== THE TASK ==
Repeat verbatim the lines of the data below, beginning with the line containing "middle tip: (328, 297)" and continuing to the end.
:::::
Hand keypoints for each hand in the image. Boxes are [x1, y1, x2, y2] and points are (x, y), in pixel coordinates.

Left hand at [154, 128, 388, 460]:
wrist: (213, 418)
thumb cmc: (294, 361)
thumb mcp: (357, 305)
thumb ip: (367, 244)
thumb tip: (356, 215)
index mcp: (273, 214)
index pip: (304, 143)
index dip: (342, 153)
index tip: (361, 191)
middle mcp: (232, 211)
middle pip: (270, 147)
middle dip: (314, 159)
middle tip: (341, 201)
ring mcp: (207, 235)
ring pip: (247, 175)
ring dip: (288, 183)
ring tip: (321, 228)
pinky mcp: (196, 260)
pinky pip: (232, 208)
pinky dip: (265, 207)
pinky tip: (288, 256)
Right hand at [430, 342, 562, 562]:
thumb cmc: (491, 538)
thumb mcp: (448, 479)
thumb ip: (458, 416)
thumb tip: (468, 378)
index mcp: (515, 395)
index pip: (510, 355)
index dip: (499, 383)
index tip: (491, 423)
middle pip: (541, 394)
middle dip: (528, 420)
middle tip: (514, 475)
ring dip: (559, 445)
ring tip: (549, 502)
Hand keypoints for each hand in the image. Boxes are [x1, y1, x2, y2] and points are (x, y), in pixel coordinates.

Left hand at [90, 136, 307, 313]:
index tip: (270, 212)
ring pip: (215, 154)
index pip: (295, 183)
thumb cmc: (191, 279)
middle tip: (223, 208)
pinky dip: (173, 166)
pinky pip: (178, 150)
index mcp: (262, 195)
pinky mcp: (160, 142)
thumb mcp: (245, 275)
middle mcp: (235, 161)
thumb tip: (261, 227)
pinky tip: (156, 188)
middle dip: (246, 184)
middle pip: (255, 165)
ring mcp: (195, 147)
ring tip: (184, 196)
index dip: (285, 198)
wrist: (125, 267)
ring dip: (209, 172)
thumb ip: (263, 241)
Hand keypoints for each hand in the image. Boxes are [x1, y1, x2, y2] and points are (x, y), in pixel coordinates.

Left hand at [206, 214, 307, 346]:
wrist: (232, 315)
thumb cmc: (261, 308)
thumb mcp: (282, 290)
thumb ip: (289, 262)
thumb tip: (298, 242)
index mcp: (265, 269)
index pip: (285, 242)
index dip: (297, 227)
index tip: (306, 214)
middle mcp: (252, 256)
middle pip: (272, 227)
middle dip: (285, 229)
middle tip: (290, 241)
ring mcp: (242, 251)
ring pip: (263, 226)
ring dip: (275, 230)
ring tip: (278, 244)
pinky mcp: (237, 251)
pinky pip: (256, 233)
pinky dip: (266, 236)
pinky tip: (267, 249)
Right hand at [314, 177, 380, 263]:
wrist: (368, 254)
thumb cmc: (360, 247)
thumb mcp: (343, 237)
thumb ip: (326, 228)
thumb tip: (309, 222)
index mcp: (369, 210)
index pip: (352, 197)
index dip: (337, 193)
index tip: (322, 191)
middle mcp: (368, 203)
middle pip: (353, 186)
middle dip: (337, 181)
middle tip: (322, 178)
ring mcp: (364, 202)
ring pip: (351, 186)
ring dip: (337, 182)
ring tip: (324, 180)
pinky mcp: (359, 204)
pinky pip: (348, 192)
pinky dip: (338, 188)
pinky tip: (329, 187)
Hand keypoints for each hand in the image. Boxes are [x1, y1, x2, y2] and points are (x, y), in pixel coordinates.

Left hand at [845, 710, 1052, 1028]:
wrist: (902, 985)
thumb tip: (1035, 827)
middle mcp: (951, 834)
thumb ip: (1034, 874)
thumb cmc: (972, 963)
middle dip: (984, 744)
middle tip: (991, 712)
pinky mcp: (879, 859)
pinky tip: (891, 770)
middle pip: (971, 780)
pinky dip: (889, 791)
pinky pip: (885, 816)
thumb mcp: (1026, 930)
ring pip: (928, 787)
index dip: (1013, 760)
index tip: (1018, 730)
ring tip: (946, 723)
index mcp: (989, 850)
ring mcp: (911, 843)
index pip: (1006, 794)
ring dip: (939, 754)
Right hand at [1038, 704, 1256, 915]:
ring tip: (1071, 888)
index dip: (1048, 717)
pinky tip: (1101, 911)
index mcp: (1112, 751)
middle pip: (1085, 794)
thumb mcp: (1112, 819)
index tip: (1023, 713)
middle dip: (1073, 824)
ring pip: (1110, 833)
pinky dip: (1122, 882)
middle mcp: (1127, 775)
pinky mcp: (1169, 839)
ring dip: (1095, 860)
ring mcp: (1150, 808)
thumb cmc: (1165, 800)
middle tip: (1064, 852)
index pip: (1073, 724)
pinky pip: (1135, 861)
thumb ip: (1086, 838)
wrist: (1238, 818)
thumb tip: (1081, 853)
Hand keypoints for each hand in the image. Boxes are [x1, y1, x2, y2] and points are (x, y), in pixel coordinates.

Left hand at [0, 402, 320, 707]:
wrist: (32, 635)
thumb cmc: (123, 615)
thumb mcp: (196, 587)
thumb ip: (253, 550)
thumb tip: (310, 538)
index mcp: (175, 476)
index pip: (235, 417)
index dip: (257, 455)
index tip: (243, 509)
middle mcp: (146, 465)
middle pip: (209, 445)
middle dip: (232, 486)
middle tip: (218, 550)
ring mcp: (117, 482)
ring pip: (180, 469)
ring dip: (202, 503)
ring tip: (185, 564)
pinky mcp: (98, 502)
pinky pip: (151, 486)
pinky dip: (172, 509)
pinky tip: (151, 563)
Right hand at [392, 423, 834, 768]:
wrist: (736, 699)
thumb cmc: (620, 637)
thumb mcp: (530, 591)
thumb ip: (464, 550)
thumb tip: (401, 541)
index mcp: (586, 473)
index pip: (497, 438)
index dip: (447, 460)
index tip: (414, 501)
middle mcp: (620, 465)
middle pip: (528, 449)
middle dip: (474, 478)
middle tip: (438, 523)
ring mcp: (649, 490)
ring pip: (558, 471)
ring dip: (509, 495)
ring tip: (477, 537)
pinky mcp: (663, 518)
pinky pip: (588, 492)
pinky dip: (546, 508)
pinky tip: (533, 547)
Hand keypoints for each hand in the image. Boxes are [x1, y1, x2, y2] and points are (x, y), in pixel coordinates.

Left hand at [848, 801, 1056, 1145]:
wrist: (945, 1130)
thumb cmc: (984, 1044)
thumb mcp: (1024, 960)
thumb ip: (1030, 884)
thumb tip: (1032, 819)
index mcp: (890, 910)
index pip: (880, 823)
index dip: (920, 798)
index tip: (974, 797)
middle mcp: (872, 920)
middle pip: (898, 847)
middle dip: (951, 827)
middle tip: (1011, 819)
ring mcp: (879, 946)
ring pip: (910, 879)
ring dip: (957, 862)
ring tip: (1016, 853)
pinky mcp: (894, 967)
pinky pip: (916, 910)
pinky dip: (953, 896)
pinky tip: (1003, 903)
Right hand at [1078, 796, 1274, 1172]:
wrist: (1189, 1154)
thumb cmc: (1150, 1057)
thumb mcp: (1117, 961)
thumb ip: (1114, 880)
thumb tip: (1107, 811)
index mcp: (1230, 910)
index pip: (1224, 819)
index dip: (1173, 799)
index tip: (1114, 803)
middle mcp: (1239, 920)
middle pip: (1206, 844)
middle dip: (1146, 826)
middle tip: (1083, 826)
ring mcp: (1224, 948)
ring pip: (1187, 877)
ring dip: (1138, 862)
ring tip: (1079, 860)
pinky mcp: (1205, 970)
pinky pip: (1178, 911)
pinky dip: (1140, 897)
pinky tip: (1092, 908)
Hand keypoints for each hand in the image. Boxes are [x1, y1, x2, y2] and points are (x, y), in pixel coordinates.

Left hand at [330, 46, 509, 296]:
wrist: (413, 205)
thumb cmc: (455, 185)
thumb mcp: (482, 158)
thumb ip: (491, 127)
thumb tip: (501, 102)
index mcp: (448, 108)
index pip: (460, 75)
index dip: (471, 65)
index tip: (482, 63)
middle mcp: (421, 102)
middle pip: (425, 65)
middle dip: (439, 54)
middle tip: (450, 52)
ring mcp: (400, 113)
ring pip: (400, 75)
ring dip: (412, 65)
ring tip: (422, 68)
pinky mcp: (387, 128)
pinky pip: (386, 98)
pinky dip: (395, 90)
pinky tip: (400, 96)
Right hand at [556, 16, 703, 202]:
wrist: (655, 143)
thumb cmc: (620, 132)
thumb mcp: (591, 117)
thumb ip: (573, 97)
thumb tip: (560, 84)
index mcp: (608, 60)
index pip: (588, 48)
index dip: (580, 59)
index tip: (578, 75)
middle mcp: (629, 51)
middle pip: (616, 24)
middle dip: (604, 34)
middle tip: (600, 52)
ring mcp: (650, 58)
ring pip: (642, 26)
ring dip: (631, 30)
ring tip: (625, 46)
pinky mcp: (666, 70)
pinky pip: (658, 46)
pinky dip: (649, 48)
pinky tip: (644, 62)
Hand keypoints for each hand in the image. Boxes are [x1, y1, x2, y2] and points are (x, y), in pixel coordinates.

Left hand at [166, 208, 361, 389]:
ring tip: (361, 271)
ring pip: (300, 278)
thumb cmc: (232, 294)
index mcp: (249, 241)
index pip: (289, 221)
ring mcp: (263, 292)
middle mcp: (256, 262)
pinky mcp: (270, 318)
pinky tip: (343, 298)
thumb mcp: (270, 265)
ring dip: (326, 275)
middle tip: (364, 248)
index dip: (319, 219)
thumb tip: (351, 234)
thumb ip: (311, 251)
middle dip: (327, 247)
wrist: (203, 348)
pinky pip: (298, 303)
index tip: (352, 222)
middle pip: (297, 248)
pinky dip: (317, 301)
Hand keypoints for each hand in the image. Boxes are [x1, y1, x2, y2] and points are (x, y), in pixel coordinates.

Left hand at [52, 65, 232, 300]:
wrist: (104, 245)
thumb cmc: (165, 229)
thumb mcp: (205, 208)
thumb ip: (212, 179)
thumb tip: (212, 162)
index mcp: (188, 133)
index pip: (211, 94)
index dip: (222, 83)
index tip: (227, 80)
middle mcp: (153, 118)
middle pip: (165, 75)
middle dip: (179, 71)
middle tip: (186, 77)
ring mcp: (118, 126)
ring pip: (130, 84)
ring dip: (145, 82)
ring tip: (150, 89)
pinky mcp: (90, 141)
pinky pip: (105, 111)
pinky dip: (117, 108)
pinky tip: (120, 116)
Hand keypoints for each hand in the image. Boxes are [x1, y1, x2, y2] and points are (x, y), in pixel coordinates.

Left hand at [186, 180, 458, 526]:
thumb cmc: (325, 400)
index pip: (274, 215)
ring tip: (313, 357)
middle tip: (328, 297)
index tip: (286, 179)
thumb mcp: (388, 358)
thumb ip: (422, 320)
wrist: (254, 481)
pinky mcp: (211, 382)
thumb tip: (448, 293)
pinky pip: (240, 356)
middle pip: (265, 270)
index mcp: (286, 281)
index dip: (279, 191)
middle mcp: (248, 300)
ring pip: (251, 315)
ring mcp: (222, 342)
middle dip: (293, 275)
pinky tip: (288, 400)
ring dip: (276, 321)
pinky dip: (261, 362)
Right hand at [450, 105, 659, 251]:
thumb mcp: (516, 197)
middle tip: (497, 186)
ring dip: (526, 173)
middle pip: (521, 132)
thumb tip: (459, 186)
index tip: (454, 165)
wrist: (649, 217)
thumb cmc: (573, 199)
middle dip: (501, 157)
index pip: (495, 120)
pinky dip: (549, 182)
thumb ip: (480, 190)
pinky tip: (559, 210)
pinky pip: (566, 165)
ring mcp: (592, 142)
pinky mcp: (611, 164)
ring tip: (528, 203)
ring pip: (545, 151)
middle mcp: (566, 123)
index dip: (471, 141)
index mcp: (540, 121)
:::::
== RESULT OF THIS TASK ==
middle tip: (328, 297)
index tip: (286, 179)
thumb mcp: (388, 358)
thumb ip: (422, 320)
wrist: (254, 481)
pinky mcp: (211, 382)
thumb tip: (448, 293)
pinky pip: (240, 356)
middle pip: (265, 270)
index mcp: (286, 281)
index dip: (279, 191)
middle mcp: (248, 300)
ring pip: (251, 315)
ring mcp: (222, 342)
middle dip: (293, 275)
pinky tip: (288, 400)
ring dip: (276, 321)
pinky dip: (261, 362)
Right hand at [450, 105, 659, 251]:
thumb mcp: (516, 197)
middle tip: (497, 186)
ring dip: (526, 173)
middle pip: (521, 132)
thumb tip: (459, 186)
index tip: (454, 165)
wrist: (649, 217)
thumb cmc: (573, 199)
middle dip: (501, 157)
index pip: (495, 120)
pinky dip: (549, 182)
thumb ip: (480, 190)
pinky tip: (559, 210)
pinky pip: (566, 165)
ring mcp: (592, 142)
pinky mcp: (611, 164)
ring tip: (528, 203)
ring pip: (545, 151)
middle mcp: (566, 123)
index dip: (471, 141)
index mcp: (540, 121)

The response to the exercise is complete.